Trains are magical mythical beings. During the 19th century they crisscrossed the globe, binding regions into continents. Here is what Henry David Thoreau said about them in Walden (1854):
When I meet the engine with its train of cars moving off with planetary motion ... with its steam cloud like a banner streaming behind in gold and silver wreaths ... as if this traveling demigod, this cloud-compeller, would ere long take the sunset sky for the livery of his train; when I hear the iron horse make the hills echo with his snort like thunder, shaking the earth with his feet, and breathing fire and smoke from his nostrils, (what kind of winged horse or fiery dragon they will put into the new Mythology I don’t know), it seems as if the earth had got a race now worthy to inhabit it.
Movies were made about them, bluesman sang about them, and Walt Disney built a theme park organized around a high-tech monorail, while he had a scale model train in the yard of his home.
I still remember going downstairs one Christmas morning when I was a child and seeing an electric train circling on its tracks beneath the Christmas tree. I was entranced. It was mine, from the mythical Santa Claus.
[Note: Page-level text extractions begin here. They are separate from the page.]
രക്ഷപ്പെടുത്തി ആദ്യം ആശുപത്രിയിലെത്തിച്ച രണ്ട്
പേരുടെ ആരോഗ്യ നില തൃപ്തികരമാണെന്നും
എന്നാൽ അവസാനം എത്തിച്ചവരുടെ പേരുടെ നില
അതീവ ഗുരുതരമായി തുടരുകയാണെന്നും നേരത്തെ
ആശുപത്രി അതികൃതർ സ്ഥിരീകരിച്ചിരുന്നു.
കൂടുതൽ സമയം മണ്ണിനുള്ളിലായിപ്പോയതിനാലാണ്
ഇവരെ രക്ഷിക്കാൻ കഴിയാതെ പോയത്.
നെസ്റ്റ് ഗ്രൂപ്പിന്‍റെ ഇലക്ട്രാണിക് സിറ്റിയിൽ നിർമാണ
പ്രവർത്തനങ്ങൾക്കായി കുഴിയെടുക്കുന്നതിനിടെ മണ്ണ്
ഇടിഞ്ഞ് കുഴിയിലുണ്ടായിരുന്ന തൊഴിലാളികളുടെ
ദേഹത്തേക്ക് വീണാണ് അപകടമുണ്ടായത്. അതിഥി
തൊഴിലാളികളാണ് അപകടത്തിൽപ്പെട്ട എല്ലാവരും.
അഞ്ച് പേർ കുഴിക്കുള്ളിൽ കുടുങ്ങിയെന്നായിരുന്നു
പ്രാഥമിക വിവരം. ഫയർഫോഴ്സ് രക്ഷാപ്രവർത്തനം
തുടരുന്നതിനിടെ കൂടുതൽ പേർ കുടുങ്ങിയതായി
I remained entranced long after I’d figured out that Santa Claus was not real. My model trains were real, if only diminished simulacra of real trains. I would buy model railroad hobby magazines and marvel at the fantastic things they contained, even the advertisements: for trains, tracks, accessories of all kinds – signal lights, coal loaders, water towers, stations, trees, miniature trees, paper to clothe imaginary mountains, everything you needed to make a model world bound together with the magic of the railroad. And, of course, there were the stories of layouts that hobbyists built, generally in their basements.
My father built a platform in our basement, taking up most of one half, the other half was given over to his workshop (and the furnace). By that time I had two trains, Lionel O-gauge, a steam locomotive pulling freight cars and a diesel, from the Santa Fe line, with its red and yellow colors, hauling sleek aluminum passenger cars. The layout was relatively simple, involving only three switches, two circuits, a siding or two, and a short tunnel. I had several buildings but never got around to building the land formations I envisioned in my mind’s eye.
I also designed ever more elaborate layouts for that platform. I had a drawing board, T-square, triangles, and drafting instruments. I would tape a piece of paper to the board, draw nice border around it, and then design a layout in that space. I used the same instruments to design space ships. They, of course, were somewhat further from by ambit than a model train layout. No matter what you design the drawing board, paper, and instruments are the same.
Is that what trains are, instruments of the imagination, transport to the stars?